Nehalem Processor: L1I 4-way 32KiB with 32B blocks; L1D 8-way 32 KiB with 32B blocks; L2 8-way 256 KiB with 64B blocks; L3 16-way 8MiB with 64B blocks

Cache addressing

Address breakdown

Give the breakdown in bits (number of bits and which ones) for the index, offset, and tag of a 32-bit address for each of 1) L1 instruction cache, 2) L1 data cache, 3) L2 cache, and 4) L3 cache.

Explicit cache addressing

For the address 0xE90989B8, give the index, offset, and tag at each of 1) L1 instruction cache, 2) L1 data cache, 3) L2 cache, and 4) L3 cache.

Physical size

The sizes given for each cache are the size for just the data. Give the physical size necessary to realize each of these caches, including space for data, tag, valid bit, and dirty bit.

Cache timing

The L1 hit time is 4 cycles, L2 is 10 cycles, L3 is 41 cycles, and memory is 148 cycles.

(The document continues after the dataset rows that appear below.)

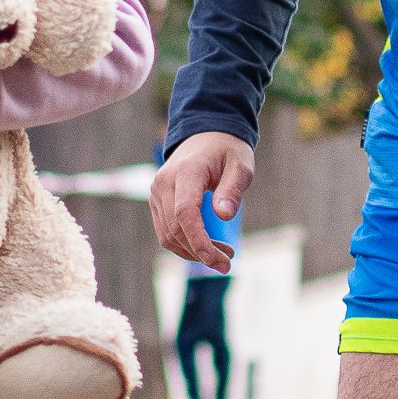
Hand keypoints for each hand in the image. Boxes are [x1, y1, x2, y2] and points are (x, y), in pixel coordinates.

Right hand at [150, 129, 253, 268]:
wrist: (205, 135)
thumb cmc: (227, 150)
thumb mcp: (241, 165)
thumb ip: (233, 189)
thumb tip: (223, 216)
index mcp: (186, 172)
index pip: (185, 213)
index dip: (199, 241)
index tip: (218, 260)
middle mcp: (164, 182)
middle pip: (176, 229)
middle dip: (201, 252)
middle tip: (228, 263)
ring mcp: (157, 192)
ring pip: (167, 235)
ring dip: (193, 252)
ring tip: (222, 256)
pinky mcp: (157, 201)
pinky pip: (165, 231)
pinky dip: (184, 244)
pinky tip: (207, 247)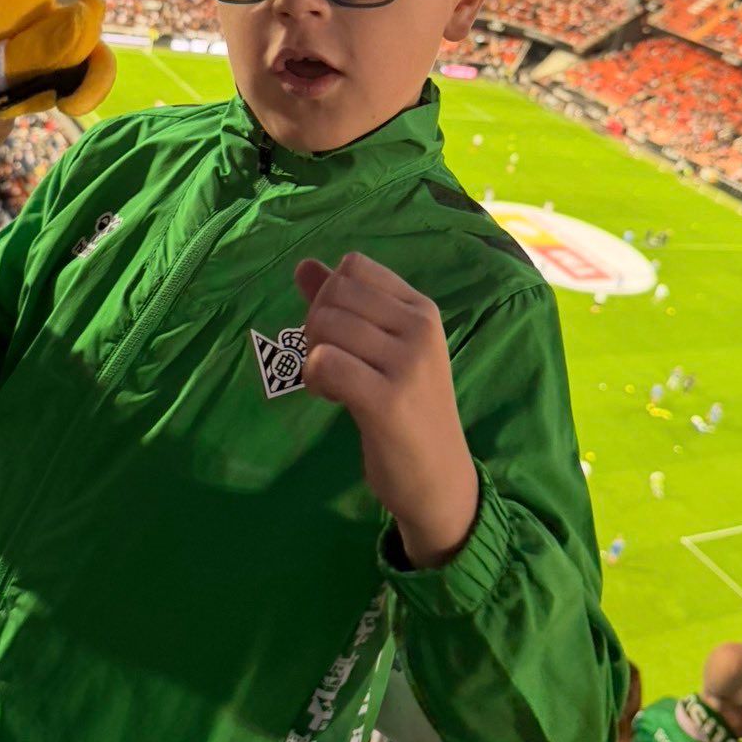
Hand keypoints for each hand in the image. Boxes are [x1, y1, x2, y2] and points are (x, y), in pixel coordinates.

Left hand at [293, 252, 478, 568]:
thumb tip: (302, 264)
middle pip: (335, 293)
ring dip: (313, 355)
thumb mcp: (381, 348)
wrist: (439, 477)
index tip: (340, 333)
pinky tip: (332, 397)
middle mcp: (420, 328)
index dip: (329, 294)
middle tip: (330, 362)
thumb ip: (343, 305)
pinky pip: (324, 362)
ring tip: (332, 383)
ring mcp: (407, 363)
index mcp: (421, 309)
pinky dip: (315, 379)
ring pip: (325, 325)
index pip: (355, 266)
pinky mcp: (388, 399)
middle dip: (315, 324)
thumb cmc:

Average Memory Access Time

The miss rates for a specific program are 2% for the L1 instruction cache, 1% for L1 data cache, 0.005% for L2, and 0.0001% for L3. What is the AMAT.

Memory stalls

The CPI is 0.35 for this program, not counting memory stalls. What is the CPI including memory stalls, if 20% of the instructions read from memory and 10% write memory.

Data transfers

Assume a program starts by attempting to read a 32-bit word of data from 0xE90989B8 that is not in any level of the cache. What are the sequence of read requests that would be issued from each level of the memory hierarchy to the next to fulfill this request. To get you started, the first step would be "read 32 bytes starting at 0xE90989A0 from L2 to L1". Some transfers will require multiple read requests since all of the data transfer paths are 32 bytes wide.